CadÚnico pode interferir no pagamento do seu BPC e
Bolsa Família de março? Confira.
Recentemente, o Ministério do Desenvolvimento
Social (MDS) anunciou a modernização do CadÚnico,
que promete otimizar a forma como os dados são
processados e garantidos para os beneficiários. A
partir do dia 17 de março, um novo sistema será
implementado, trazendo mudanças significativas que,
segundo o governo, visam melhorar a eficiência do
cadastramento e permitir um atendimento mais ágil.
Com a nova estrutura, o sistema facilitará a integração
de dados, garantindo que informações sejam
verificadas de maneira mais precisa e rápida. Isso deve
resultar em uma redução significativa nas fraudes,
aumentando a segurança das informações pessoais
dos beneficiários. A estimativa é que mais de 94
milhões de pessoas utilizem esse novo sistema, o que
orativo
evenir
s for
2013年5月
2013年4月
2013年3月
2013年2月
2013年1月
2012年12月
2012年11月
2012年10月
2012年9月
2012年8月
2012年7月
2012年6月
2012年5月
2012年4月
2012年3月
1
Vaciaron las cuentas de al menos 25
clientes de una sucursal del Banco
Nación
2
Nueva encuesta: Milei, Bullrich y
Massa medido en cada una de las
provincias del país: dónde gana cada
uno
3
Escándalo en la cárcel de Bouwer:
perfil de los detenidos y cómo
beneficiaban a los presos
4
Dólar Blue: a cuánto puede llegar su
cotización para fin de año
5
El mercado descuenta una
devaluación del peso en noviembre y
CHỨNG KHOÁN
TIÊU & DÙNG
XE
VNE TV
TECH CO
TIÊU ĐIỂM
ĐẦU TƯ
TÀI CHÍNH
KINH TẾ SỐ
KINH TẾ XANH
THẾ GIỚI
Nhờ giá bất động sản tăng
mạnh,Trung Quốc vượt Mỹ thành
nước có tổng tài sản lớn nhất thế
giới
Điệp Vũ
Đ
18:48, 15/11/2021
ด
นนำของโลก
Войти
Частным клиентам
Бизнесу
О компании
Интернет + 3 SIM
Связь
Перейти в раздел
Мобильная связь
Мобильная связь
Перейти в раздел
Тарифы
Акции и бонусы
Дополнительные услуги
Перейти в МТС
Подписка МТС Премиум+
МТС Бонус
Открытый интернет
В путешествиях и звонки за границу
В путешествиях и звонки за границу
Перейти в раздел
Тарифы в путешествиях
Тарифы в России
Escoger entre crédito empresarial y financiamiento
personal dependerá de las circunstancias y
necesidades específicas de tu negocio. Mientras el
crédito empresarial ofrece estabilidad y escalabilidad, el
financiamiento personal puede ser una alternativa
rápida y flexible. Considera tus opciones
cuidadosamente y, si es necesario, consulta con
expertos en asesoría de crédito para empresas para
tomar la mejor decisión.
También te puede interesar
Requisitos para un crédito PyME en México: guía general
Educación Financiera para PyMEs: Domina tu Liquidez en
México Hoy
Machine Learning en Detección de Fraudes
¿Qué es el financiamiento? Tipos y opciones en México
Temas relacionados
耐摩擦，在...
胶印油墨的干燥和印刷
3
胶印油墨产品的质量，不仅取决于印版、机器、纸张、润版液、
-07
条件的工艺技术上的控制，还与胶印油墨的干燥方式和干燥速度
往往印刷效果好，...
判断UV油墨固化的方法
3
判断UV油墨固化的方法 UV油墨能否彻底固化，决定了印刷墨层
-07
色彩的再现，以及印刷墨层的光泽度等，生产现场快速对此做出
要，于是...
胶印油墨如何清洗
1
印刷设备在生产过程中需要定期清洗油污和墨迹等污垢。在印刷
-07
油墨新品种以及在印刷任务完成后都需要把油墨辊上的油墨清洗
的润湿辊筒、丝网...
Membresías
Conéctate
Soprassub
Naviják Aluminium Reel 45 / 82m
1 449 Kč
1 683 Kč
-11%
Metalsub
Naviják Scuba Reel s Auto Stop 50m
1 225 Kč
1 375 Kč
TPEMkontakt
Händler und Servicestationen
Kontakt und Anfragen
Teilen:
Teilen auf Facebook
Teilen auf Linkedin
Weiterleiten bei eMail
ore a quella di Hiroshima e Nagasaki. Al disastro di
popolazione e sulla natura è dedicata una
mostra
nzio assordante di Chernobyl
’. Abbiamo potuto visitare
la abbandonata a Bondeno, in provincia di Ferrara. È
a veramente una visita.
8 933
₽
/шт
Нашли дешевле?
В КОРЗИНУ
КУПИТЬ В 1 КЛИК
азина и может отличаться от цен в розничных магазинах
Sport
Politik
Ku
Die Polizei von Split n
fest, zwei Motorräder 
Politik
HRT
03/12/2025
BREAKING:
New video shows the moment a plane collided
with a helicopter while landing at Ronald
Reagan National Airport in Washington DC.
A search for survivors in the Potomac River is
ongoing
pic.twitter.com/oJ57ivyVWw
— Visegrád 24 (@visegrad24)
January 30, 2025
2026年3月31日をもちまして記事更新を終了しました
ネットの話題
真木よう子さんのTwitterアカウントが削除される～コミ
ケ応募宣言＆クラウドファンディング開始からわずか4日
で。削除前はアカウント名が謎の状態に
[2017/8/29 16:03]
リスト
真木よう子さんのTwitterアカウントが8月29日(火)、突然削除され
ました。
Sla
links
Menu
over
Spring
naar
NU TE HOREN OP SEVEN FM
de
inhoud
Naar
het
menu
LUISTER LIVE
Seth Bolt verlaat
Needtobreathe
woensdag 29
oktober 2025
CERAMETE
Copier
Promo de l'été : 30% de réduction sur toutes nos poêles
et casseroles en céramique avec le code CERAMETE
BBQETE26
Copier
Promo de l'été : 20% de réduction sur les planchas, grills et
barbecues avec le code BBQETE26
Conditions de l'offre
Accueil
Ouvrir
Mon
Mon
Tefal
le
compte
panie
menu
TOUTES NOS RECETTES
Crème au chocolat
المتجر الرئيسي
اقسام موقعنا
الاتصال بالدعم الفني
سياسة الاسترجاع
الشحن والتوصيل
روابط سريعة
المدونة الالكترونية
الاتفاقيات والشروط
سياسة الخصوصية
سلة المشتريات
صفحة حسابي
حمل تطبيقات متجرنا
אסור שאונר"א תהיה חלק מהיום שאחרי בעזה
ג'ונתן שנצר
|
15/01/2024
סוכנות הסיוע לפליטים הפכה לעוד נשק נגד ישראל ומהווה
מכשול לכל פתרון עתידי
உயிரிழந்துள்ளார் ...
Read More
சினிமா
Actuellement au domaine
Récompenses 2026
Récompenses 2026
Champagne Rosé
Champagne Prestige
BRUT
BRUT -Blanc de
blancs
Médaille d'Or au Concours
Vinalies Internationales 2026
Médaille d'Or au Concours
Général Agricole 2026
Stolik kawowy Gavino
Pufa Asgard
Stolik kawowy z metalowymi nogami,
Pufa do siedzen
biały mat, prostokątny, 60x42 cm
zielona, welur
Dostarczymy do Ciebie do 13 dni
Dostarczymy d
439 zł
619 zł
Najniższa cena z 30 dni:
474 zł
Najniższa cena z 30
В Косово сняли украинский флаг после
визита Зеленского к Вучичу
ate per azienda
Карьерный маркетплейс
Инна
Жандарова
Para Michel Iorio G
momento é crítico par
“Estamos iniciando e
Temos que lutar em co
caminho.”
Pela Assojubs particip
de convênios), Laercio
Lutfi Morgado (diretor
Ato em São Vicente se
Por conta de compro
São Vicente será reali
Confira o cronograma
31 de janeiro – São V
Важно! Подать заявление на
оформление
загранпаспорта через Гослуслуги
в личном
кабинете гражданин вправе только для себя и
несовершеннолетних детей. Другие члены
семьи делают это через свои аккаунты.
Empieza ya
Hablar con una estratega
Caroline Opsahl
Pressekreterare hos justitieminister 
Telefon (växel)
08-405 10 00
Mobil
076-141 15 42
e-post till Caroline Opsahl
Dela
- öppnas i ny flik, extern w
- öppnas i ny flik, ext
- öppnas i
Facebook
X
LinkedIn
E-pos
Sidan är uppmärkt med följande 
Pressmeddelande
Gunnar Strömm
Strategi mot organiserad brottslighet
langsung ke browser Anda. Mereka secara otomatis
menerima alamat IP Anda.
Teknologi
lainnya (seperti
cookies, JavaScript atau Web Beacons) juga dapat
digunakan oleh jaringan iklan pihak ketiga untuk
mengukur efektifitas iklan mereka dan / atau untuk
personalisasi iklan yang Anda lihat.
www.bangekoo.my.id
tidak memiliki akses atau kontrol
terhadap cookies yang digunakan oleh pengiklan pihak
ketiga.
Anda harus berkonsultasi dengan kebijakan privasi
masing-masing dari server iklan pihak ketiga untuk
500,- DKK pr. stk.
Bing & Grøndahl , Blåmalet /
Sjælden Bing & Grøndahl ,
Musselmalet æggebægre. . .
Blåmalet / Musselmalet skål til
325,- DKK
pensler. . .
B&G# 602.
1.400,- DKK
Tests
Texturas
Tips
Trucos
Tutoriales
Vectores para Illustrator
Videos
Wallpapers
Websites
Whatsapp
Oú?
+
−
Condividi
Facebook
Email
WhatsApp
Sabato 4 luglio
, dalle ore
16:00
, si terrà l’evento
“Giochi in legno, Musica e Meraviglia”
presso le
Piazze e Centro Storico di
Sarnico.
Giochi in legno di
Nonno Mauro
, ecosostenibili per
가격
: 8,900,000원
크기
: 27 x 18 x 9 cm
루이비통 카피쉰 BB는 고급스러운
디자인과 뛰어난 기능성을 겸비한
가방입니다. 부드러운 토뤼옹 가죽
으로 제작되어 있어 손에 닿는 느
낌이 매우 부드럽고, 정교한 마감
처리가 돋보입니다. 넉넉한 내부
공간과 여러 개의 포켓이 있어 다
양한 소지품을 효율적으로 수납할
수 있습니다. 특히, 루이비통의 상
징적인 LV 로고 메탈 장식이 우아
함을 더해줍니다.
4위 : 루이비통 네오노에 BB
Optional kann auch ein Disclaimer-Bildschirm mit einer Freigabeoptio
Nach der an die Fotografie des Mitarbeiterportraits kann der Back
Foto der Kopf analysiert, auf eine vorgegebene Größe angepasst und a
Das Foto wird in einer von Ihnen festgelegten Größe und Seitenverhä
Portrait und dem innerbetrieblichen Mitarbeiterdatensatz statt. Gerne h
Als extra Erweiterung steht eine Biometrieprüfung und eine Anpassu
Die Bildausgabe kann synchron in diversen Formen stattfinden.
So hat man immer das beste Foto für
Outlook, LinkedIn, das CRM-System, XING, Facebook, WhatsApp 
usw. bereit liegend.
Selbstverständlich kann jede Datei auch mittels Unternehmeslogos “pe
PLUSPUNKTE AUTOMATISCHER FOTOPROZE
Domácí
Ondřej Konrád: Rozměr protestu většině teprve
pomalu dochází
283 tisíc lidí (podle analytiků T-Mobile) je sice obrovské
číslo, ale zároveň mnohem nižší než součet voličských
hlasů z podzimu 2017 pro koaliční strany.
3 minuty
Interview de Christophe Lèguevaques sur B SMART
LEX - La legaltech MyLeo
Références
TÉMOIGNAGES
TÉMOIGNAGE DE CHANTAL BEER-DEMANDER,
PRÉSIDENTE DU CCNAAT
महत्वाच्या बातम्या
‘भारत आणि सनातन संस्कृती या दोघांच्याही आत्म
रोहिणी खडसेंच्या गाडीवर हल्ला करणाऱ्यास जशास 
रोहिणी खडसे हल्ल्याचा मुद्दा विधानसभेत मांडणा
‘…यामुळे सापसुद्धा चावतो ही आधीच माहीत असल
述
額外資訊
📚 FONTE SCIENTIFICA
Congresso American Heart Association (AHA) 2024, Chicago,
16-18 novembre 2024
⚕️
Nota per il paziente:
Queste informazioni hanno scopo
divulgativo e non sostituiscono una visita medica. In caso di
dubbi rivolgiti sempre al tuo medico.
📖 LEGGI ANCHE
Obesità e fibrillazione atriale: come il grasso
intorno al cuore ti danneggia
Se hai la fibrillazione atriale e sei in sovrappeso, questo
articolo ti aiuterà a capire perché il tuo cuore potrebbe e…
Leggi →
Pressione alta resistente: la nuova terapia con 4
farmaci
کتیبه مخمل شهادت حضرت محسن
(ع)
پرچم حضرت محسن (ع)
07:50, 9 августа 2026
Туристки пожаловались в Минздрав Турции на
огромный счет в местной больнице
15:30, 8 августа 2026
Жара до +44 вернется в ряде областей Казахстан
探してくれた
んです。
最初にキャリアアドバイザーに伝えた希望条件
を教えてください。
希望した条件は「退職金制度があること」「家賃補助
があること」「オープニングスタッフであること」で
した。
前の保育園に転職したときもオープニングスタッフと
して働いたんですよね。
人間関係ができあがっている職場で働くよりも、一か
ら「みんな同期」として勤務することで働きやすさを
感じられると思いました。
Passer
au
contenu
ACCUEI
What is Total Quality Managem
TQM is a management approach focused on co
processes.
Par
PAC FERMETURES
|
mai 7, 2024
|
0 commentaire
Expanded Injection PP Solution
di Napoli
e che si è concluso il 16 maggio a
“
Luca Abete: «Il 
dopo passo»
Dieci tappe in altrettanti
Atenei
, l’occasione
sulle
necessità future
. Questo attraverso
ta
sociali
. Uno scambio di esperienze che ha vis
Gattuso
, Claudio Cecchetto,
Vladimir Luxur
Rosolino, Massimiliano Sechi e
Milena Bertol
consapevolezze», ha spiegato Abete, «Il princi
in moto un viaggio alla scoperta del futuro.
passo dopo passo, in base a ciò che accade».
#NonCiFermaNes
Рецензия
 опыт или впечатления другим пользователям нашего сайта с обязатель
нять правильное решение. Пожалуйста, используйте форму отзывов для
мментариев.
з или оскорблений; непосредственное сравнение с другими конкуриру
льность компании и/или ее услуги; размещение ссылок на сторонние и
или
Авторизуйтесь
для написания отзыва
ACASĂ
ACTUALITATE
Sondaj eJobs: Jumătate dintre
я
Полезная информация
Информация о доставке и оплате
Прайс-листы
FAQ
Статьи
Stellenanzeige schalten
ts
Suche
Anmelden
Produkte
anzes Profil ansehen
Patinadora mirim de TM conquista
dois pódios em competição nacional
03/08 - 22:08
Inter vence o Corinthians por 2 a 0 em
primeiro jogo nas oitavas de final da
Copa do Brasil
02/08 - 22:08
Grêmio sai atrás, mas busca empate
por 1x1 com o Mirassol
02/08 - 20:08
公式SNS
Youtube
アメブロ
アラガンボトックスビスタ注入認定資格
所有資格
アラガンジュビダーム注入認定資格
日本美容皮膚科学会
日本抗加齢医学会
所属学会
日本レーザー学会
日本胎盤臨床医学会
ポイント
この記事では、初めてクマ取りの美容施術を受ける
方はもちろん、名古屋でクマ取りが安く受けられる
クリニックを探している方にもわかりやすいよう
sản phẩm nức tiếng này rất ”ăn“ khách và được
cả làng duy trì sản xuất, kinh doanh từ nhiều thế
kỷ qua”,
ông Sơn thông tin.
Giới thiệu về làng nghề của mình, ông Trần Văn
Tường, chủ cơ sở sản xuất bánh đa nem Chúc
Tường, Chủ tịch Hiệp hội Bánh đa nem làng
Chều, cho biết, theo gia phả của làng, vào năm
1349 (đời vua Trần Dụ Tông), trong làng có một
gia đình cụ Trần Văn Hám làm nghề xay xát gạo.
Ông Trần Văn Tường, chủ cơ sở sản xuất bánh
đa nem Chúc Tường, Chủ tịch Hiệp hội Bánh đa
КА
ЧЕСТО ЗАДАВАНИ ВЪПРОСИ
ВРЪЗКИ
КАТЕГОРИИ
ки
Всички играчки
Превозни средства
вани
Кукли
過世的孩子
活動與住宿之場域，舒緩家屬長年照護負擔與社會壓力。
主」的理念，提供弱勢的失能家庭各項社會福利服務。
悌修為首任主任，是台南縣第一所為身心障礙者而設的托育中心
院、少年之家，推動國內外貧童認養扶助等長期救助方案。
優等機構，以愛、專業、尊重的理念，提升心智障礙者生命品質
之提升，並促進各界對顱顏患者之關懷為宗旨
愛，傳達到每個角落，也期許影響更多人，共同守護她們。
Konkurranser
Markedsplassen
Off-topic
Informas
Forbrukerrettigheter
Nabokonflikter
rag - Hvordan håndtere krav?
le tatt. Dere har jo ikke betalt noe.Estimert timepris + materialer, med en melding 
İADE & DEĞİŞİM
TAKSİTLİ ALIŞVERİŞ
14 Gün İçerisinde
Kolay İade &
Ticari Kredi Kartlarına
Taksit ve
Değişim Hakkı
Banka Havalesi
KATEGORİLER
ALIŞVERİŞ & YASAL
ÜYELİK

[Problem description]
Pull out every line of the material, from its first line down to and including the line containing "Massa medido en cada una de las", and reproduce them word for word.

[Task result]
CadÚnico pode interferir no pagamento do seu BPC e
Bolsa Família de março? Confira.
Recentemente, o Ministério do Desenvolvimento
Social (MDS) anunciou a modernização do CadÚnico,
que promete otimizar a forma como os dados são
processados e garantidos para os beneficiários. A
partir do dia 17 de março, um novo sistema será
implementado, trazendo mudanças significativas que,
segundo o governo, visam melhorar a eficiência do
cadastramento e permitir um atendimento mais ágil.
Com a nova estrutura, o sistema facilitará a integração
de dados, garantindo que informações sejam
verificadas de maneira mais precisa e rápida. Isso deve
resultar em uma redução significativa nas fraudes,
aumentando a segurança das informações pessoais
dos beneficiários. A estimativa é que mais de 94
milhões de pessoas utilizem esse novo sistema, o que
orativo
evenir
s for
2013年5月
2013年4月
2013年3月
2013年2月
2013年1月
2012年12月
2012年11月
2012年10月
2012年9月
2012年8月
2012年7月
2012年6月
2012年5月
2012年4月
2012年3月
1
Vaciaron las cuentas de al menos 25
clientes de una sucursal del Banco
Nación
2
Nueva encuesta: Milei, Bullrich y
Massa medido en cada una de las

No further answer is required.